Wir haben zwei Wisschenschaftler zum Forschungsprojekt AIR befragt, in dem entsprechende Verfahren entwickelt, implementiert und evaluiert werden.

Prof. Guido Sommer, Leiter des WTZ „Innovation und Nachhaltigkeit im Tourismus“ an der Hochschule Kempten
Prof. Guido Sommer, Leiter des WTZ „Innovation und Nachhaltigkeit im Tourismus“ an der Hochschule Kempten, arbeitet an den beiden Use Cases von AIR im Allgäu © Romina Angeli

Das Projekt AIR untersucht die Kernelemente eines Besuchermanagementsystems in sechs deutschen Use Cases zwischen Nordsee und Alpen. Zwei davon befinden sich im Allgäu in der Region Füssen

Was ist das WTZ?

Das Wissenstransferzentrum Innovative und Nachhaltige Tourismusentwicklung gibt es seit eineinhalb Jahren. Wir setzen hier, sichtbar für die Branche, mit Partnern aus der Praxis Dinge um, die nicht nur auf einer theoretischen, akademischen Ebene bleiben. AIR ist eines dieser Projekte, die in Richtung Besucherlenkung und damit eines besseren Besuchermanagements gehen.

„Inwiefern lassen sich Menschen lenken?“

Prof. Guido Sommer
Leiter WTZ „Innovation und Nachhaltigkeit im Tourismus“

Warum sind Use Cases von AIR im Allgäu angesiedelt?

Weil wir zu den gefragtesten Urlaubsregionen in Deutschland gehören, und weil es bei uns punktuell Hotspot-Entwicklungen gibt, die sich heutzutage mittels digitaler Technologien wahrscheinlich deutlich besser managen lassen sollten. Es geht darum, die Besucherströme zu entzerren, um die Erlebnisqualität für die Gäste zu bewahren und gleichzeitig die negativen Auswirkungen auf die lokale Bevölkerung zu minimieren.

Die meisten Einheimischen wissen genau, was sie dem Tourismus verdanken – Infra­struktur, Wohlstand etc. – und auch für Leistungsträger und Stakeholder ist „degrowth“ als Lösung kaum akzeptabel. Wir sagen deshalb: Lasst uns doch erst mal versuchen, das, was wir haben, besser zu managen und Besucher und Besucherinnen besser in der Fläche zu verteilen. Bei uns gibt’s ja nicht nur Hotspots, sondern auch Cold Spots. Orte, die noch mehr Auslastung vertragen könnten und ebenfalls attraktiv sind.

Was genau wollen Sie mit dem Projekt herausfinden?

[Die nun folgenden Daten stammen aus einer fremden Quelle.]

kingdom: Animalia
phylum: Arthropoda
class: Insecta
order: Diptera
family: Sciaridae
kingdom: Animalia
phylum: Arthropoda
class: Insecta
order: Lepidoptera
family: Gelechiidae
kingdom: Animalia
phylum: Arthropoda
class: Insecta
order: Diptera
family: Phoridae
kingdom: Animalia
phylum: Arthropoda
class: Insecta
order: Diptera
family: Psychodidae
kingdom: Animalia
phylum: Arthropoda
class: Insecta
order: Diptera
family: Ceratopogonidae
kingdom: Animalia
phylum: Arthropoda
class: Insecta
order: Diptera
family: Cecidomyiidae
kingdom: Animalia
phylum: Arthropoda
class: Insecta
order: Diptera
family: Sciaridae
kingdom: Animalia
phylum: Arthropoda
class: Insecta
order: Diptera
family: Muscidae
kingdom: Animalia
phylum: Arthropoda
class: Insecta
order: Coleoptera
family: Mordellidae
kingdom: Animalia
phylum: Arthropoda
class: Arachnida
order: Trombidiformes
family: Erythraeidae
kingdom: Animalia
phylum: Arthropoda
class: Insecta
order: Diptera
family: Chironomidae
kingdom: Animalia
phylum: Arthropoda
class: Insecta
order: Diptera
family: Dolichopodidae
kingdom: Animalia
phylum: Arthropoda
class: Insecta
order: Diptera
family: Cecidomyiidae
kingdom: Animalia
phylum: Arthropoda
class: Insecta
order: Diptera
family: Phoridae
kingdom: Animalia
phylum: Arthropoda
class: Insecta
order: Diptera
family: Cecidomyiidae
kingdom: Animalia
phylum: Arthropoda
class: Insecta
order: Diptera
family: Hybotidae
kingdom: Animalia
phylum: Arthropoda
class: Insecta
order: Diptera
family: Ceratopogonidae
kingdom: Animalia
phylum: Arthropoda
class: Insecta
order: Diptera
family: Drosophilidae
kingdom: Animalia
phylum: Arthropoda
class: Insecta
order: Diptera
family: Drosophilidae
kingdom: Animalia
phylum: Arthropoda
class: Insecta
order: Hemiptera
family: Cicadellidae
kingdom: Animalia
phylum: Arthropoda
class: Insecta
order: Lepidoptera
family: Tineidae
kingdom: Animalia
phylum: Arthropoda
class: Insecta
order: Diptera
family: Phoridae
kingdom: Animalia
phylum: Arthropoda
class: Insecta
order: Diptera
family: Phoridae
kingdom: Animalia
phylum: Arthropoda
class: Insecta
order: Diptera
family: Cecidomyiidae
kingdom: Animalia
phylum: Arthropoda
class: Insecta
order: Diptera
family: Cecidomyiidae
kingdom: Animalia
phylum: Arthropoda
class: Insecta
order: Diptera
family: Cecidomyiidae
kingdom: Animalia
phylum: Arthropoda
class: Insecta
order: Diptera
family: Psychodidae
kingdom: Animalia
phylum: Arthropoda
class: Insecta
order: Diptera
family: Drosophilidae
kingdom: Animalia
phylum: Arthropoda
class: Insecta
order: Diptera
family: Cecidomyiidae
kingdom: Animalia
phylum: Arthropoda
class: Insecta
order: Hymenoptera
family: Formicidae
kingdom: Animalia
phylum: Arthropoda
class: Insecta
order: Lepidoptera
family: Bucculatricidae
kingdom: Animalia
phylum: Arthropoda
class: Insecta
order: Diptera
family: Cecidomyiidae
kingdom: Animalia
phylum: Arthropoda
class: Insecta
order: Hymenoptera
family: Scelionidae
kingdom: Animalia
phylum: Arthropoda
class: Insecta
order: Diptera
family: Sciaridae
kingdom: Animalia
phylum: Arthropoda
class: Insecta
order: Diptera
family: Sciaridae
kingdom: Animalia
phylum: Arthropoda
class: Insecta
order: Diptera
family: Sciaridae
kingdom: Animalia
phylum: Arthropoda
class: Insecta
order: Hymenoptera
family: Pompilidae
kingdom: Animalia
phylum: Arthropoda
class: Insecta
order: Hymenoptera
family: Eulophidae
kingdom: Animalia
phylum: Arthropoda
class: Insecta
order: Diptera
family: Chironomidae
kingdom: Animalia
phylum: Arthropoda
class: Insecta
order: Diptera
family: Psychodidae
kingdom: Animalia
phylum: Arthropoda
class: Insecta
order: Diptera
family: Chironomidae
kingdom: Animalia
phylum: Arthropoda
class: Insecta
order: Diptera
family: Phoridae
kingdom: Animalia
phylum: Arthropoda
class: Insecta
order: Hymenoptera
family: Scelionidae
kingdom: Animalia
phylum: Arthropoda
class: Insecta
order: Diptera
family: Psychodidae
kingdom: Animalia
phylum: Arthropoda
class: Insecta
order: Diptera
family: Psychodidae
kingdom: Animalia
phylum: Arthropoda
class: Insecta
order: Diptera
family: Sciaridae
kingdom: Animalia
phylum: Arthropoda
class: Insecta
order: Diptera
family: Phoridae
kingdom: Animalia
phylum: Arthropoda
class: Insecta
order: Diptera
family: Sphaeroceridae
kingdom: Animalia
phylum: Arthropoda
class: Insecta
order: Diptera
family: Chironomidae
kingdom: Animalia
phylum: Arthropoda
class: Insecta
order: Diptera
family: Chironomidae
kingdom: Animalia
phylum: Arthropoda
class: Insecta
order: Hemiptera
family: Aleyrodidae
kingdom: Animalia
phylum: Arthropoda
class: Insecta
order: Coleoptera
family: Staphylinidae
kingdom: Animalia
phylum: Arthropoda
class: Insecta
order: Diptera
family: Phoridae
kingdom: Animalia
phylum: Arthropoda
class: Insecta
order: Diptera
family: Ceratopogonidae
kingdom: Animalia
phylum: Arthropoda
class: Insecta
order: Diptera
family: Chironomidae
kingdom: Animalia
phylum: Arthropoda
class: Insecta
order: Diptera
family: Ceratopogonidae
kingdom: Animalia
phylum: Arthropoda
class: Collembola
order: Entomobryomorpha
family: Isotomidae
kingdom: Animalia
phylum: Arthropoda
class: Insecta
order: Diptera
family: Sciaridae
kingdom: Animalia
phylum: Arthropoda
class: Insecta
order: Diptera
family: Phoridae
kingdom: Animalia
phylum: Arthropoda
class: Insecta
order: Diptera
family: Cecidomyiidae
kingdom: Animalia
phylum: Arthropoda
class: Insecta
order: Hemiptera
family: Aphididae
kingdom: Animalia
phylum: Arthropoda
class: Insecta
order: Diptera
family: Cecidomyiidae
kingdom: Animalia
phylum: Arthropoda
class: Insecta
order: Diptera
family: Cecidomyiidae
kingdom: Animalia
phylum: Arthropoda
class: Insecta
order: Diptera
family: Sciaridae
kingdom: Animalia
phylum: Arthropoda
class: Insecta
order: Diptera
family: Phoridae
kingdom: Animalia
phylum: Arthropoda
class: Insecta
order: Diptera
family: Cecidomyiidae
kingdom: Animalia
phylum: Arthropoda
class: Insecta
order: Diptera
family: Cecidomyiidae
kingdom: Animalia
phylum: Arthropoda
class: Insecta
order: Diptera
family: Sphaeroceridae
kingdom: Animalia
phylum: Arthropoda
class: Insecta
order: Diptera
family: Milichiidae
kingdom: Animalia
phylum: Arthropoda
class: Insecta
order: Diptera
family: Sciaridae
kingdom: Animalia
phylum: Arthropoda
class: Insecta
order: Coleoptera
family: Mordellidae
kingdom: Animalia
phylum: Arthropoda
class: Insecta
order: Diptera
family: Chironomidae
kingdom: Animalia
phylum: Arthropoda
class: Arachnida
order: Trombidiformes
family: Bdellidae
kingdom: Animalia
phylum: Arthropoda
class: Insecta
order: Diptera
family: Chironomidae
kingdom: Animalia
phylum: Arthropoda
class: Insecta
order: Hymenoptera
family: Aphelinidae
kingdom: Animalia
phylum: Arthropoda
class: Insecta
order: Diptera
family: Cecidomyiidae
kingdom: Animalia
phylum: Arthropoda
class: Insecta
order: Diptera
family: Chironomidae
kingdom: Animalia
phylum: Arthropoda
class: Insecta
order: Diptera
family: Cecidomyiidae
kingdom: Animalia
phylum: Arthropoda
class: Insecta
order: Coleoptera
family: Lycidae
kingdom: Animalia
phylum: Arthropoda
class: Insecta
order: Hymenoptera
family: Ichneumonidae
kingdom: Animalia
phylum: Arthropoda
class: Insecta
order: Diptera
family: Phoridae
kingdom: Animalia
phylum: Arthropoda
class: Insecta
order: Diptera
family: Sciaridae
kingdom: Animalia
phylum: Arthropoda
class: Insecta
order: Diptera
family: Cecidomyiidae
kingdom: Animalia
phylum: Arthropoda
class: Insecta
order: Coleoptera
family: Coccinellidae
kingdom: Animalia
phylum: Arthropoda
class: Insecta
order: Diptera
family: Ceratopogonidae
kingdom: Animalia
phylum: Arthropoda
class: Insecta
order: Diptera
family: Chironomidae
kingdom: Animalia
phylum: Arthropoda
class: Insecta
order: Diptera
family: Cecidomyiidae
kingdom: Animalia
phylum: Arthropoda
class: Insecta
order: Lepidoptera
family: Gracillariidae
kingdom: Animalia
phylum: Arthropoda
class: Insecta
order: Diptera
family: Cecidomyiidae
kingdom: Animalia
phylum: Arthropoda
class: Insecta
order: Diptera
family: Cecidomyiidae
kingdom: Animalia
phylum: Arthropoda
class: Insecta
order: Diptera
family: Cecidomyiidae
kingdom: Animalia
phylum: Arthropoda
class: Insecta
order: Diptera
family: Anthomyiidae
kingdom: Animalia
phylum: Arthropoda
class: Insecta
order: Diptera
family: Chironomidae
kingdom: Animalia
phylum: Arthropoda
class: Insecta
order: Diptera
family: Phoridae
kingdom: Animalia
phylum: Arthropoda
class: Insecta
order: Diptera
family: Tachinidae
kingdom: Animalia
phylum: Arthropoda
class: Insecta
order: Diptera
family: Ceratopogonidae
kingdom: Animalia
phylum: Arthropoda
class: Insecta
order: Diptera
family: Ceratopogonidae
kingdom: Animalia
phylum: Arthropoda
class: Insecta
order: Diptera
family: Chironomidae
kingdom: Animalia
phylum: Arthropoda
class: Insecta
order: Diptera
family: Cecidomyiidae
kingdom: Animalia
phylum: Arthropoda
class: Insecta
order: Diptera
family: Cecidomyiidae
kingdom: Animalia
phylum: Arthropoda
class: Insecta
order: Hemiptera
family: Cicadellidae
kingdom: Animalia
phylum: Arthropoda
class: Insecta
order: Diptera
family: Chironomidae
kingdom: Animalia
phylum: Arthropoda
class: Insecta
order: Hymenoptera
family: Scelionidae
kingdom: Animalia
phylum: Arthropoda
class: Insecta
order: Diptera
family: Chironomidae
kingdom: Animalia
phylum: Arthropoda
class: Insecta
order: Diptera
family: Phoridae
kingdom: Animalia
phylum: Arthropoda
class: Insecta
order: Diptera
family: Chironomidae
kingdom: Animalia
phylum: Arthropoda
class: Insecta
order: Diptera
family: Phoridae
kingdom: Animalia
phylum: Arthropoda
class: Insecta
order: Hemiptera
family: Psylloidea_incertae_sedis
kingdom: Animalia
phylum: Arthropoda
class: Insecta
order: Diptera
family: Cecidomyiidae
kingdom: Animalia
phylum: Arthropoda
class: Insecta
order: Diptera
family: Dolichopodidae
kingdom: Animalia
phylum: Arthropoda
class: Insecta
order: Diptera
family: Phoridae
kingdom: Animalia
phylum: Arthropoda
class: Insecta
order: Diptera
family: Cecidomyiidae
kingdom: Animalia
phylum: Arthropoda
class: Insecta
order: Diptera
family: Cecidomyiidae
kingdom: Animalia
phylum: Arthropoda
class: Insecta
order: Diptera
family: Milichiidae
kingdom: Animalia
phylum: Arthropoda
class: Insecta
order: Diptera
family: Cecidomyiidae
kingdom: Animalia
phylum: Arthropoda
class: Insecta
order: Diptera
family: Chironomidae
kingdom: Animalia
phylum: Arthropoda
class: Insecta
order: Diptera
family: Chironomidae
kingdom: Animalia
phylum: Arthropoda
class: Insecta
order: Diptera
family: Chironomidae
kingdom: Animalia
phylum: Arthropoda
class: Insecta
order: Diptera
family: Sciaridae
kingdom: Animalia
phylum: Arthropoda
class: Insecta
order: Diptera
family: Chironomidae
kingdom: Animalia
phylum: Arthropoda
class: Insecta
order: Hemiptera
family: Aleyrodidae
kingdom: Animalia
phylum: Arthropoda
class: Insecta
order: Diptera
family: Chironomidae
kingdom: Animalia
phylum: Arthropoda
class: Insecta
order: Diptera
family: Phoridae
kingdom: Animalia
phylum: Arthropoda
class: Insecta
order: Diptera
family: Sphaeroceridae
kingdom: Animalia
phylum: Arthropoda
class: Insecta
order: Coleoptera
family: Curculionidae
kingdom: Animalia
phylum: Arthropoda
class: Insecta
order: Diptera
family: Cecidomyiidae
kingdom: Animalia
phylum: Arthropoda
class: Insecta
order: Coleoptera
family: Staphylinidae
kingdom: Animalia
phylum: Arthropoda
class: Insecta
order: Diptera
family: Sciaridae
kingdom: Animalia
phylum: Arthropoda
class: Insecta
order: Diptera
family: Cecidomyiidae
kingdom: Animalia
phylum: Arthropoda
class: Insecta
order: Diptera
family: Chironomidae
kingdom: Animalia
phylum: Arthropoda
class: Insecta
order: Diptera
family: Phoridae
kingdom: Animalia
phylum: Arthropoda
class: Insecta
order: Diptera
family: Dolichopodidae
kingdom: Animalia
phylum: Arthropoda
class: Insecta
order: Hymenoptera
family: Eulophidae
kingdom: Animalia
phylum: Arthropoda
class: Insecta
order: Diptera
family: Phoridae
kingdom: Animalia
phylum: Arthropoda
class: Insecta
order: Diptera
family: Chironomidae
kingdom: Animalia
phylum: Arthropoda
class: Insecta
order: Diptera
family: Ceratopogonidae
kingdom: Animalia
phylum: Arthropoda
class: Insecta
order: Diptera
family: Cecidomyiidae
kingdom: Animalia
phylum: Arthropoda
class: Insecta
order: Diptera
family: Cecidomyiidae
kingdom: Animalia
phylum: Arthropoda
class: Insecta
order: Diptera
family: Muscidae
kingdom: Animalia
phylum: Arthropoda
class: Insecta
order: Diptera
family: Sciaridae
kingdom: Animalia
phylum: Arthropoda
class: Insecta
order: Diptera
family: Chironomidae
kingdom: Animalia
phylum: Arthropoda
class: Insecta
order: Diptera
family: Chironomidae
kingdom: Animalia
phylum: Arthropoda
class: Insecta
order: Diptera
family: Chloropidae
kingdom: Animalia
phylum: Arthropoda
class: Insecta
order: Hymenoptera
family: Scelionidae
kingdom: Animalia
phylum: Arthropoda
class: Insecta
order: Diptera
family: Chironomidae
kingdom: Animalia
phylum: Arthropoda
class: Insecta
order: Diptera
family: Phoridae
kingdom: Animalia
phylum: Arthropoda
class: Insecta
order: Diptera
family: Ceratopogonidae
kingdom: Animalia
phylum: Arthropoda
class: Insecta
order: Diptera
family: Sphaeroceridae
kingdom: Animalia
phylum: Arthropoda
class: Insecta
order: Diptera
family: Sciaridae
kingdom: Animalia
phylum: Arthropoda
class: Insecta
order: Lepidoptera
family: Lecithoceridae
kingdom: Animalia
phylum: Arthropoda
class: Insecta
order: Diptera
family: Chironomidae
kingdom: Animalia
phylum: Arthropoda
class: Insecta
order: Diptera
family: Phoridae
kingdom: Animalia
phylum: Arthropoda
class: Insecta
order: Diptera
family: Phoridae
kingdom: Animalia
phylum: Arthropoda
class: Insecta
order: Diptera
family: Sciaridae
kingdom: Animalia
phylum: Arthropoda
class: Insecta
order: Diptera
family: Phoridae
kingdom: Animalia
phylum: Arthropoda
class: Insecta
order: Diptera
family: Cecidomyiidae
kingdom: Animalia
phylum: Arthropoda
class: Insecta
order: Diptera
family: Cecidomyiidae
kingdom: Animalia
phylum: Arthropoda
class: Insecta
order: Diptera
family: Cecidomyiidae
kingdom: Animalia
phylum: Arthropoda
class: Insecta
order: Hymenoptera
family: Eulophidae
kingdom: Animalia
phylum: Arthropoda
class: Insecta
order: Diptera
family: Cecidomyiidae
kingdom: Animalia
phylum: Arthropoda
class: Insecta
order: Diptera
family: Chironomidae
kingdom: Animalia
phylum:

Das Ganze ist ein Forschungsvorhaben, ein Pilotprojekt, wo wir in der Praxis Daten modellieren, um daraus Prognosen hinsichtlich des zu­künftigen Besucheraufkommens an ausgewählten Orten abzuleiten. Auf dieser Basis sollen dann Empfehlungen ausgespielt werden. Mit dem AIR-Projekt wollen wir lernen, wir wollen zeigen, dass es funktionieren kann, um anschließend skalieren zu können. Wir möchten keine zu großen Erwartungen wecken, denn wir haben nur begrenzte Mittel für die Sensorik zur Verfügung, können also nicht gleich großflächig Sensoren anbringen und eine große Menge Messdaten nutzen.

Aber wir können anhand von verschiedenen Use Cases die Funktionsweise einer KI testen. Schauen, ob das so funktionieren kann. Welche Daten relevant sind und wie diese zusammenlaufen. Wichtig ist ebenfalls, wie Informationen in den relevanten Kanälen ausgespielt werden und wie viele Leute das dann sehen können. Nur damit werden wir tatsächlich Lenkungseffekte erzielen können. Am Ende des Tages ist der Nachweis zu führen, welche Veränderungen wir tatsächlich bewirken können.

Wie ist der Status quo?

Wir definieren gerade die relevanten Use Cases im urbanen und im ländlichen Füssen. Letzteres könnte etwa die Uferstraße am Hopfensee sein, wo sich oft der Parksuchverkehr staut, was die Aufenthaltsqualität mindert. Dann die enge, kleine Füssener Innenstadt, wo es an schönen Wochenenden ebenfalls sehr voll werden kann. Da hätten wir zwei ganz unterschiedliche Szenarien. Anschließend wird überlegt, welche Sensoren in welchen Fällen sinnvoll sind: WLAN-Zähler, die über das Einloggen von Handys den Füllgrad eines Raums feststellen, was datenschutzrechtlich okay ist, da keine personenbezogenen Daten übermittelt und gespeichert werden. Bodensensorik bei Parkplätzen, Kameras, die mit Schwarz-Weiß-Abgleich arbeiten, oder Laserscanner, die sogar zwischen Fahrradfahrern und Fußgängerinnen unterscheiden können. Es gibt da mittlerweile viele Möglichkeiten.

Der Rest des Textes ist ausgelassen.